*EXERCISES TO COMPLETE*.
**a)** Answer these questions using the passage on the legacy of the Salt Lake City Winter Olympics:
(i) According to the Governor's Office of Planning and Budget, what direct economic impact did the games add up to?
(ii) Who served as COO of the Utah Winter Olympics?
(iii) How large was the endowment fund that created the Utah Olympic Legacy Foundation?
**b)** Extend the passage on the legacy of the Salt Lake City Winter Olympics, starting after its final sentence.

*PASSAGE FOR REVIEW*.
==============================

After the games, Utah felt an immediate economic impact. The state saw $4.8 billion in sales, $1.5 billion in earnings and 35,000 jobs, all of which added up to a $1.25 billion direct economic impact, according to the Governor’s Office of Planning and Budget.

“Around the world, Utah was relatively unknown, and Salt Lake was relatively unknown,” Fraser Bullock, who served as COO of the Utah Winter Olympics, told UtahBusiness.com. “I would travel the world frequently before the games and say, ‘I’m from Utah,’ and in other countries, people would say, ‘Where is that?’ Many people hadn’t heard of Utah. After the games, when I say I’m from Utah or Salt Lake, they say, ‘Oh, Utah put on an amazing Olympic Games.’”

That Olympic spirit lives on. Today, Visit Salt Lake — the city’s convention and visitors’ bureau — encourages travelers to see several venues that still stand, including the Olympic Oval and Olympic Park. “You can skate on Olympic Ice, take a luge ride, or watch future Olympic athletes in training,” proclaims the organization’s website.

The Winter Games helped speed the development of light rail and commuter rail in the area and, quite literally, changed the culture in Salt Lake City. “You would not have seen anywhere near the level and quality of restaurants and night life in Salt Lake City before 2002 that you see now,” Olympic Coordinator Wayne McCormack told KPVI-TV, an NBC affiliate in Pocatello, Idaho.

The amount of winter sports activity in the area has jumped, too. “It was a 16-day infomercial for tourism, skiing and snowboarding,” Nathan Rafferty, president of Ski Utah, told UtahBusiness.com. “If you look at the year 2000, just before our games, we averaged 3.04 million skier days per year. And then, if you look at the five years post-Olympics, from 2000 to 2007, you see skier days at 3.72 million, which is up 22 percent. And then if you look at the 10-year period, entering 2012, you’re at 4.07 million, which is up 34 percent from the five years before the Olympics.”

During the 2015-16 winter season, the state tallied almost 4.5 million skier days, according to Ski Utah.

Organizers of the Salt Lake City games made significant efforts to ensure the impact of the Olympics would be felt for years and generations to come. Credit for that success goes in no small part to a $76 million endowment fund that created the Utah Olympic Legacy Foundation, which today maintains the Olympic Oval and Olympic Park.

==============================

*Multi-view geometry data*.

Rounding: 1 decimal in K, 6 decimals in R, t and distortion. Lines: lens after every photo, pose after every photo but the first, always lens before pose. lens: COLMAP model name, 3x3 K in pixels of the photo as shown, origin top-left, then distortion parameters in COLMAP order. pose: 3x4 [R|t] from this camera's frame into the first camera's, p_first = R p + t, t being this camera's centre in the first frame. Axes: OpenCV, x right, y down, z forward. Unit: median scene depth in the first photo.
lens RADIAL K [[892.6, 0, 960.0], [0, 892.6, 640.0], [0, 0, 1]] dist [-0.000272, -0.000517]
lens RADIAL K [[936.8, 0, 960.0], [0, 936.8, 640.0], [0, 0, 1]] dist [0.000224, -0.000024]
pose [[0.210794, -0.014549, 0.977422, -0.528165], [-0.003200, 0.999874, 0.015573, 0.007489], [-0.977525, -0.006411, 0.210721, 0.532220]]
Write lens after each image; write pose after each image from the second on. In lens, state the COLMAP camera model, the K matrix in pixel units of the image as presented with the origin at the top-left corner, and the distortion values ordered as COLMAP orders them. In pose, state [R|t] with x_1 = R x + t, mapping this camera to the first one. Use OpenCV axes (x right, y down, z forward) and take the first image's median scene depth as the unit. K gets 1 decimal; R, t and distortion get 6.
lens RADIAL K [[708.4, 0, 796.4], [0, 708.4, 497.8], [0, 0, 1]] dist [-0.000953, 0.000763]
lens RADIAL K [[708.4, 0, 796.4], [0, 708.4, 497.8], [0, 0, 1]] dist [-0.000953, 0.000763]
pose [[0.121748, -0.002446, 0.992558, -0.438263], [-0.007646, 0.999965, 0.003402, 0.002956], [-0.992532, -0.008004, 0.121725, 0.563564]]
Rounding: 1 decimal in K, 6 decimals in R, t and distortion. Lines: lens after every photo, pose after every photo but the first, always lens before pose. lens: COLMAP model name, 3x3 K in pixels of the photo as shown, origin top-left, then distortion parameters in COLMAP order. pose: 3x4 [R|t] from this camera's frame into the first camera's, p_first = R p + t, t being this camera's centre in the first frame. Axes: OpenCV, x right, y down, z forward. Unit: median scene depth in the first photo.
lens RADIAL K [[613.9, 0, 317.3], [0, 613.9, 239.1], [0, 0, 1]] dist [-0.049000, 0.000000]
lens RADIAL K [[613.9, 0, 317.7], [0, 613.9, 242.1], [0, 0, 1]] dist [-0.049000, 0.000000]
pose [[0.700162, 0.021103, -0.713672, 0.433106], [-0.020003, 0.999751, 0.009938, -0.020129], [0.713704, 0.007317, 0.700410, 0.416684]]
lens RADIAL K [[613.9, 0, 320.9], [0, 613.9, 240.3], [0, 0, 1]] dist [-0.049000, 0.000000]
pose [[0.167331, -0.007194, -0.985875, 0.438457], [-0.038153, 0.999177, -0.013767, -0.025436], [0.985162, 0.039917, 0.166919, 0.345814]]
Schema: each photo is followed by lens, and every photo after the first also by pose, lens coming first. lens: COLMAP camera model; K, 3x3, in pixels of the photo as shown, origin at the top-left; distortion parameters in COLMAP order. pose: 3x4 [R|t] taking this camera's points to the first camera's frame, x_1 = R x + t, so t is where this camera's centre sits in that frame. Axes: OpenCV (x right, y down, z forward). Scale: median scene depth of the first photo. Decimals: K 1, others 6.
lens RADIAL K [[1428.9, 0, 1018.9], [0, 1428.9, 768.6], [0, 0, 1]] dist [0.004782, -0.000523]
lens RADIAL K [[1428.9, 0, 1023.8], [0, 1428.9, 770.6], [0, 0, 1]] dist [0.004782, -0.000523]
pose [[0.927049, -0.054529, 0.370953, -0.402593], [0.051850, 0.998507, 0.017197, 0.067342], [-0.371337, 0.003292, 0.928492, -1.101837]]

==============================

*ANSWERS FOR THIS EXERCISE*.
**a)**
(i) $1.25 billion
(ii) Fraser Bullock
(iii) $76 million

**b)**
The U.S. Speedskating Association is headquartered at the Olympic Oval in Kearns and the U.S. Ski and Snowboard Association is headquartered in Park City.

“One of the biggest benefits of the Olympics was the legacy infrastructure that it left, which created ski jumps, the luge track, an ice sheet,” Rafferty told UtahBusiness.com. “Fifteen years later, we are now seeing athletes who were 8 years old when the games were here, and they’re calling their names [to compete]. A 14-year-old kid in Salt Lake, Ogden, Park City can learn to skeleton, Nordic jump or speedskate — it’s so unique. And it’s not just infrastructure that’s standing there, but all the programs that go along with it. It benefits our state and our recreation.”

Utah’s example has been mirrored in subsequent Winter Olympic cities, particularly Vancouver, B.C. One of the primary goals for organizers of the 2010 Games in Vancouver was to ensure the legacy of the venues. Perhaps nowhere in Vancouver is that best exemplified than at the Richmond Olympic Oval, site of the speed skating events and the official Olympics anti-doping lab.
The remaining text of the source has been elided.